*WHAT THIS TASK INVOLVES*.
Below are records to retype exactly, except for the pictures.

Stored data
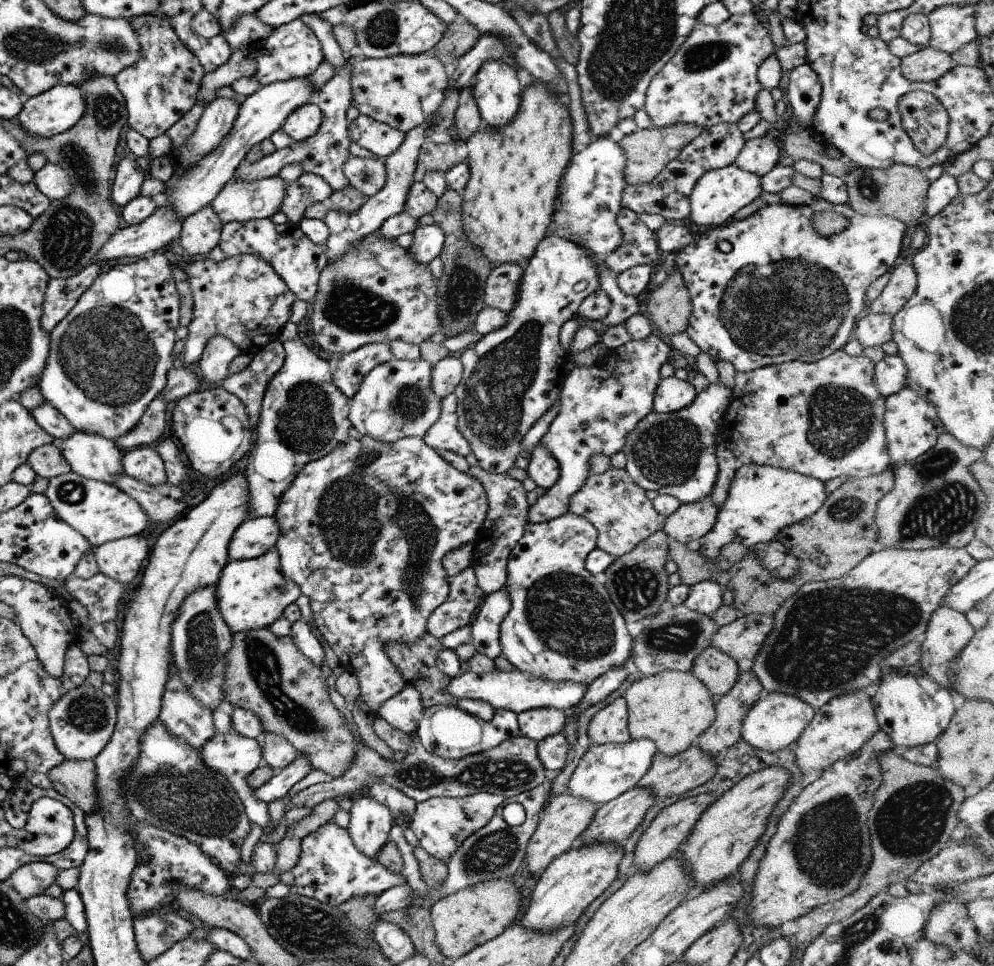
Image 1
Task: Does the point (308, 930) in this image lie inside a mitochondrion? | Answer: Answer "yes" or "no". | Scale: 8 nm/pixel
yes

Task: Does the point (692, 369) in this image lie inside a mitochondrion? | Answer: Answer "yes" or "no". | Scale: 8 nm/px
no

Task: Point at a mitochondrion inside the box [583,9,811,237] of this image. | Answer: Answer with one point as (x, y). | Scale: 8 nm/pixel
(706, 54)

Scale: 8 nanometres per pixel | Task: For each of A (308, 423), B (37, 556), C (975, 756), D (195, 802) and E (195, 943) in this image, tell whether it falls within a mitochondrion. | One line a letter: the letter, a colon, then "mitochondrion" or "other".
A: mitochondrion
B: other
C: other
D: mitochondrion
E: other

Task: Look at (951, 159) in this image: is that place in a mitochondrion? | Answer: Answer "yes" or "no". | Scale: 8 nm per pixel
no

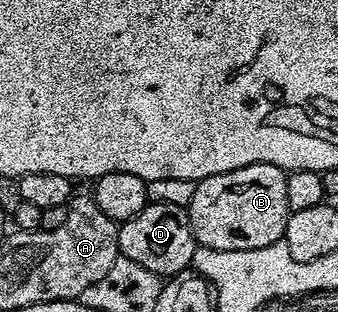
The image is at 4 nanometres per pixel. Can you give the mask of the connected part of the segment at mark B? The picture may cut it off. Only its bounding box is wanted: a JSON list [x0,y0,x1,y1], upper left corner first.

*TASK OUTPUT*.
Image 1
Task: Does the point (308, 930) in this image lie inside a mitochondrion? | Answer: Answer "yes" or "no". | Scale: 8 nm/pixel
yes

Task: Does the point (692, 369) in this image lie inside a mitochondrion? | Answer: Answer "yes" or "no". | Scale: 8 nm/px
no

Task: Point at a mitochondrion inside the box [583,9,811,237] of this image. | Answer: Answer with one point as (x, y). | Scale: 8 nm/pixel
(706, 54)

Scale: 8 nanometres per pixel | Task: For each of A (308, 423), B (37, 556), C (975, 756), D (195, 802) and E (195, 943) in this image, tell whether it falls within a mitochondrion. | One line a letter: the letter, a colon, then "mitochondrion" or "other".
A: mitochondrion
B: other
C: other
D: mitochondrion
E: other

Task: Look at (951, 159) in this image: is that place in a mitochondrion? | Answer: Answer "yes" or "no". | Scale: 8 nm per pixel
no

The image is at 4 nanometres per pixel. Can you give the mask of the connected part of the segment at mark B? The picture may cut it off. Only its bounding box is wanted: a JSON list [x0,y0,x1,y1], upper left corner first.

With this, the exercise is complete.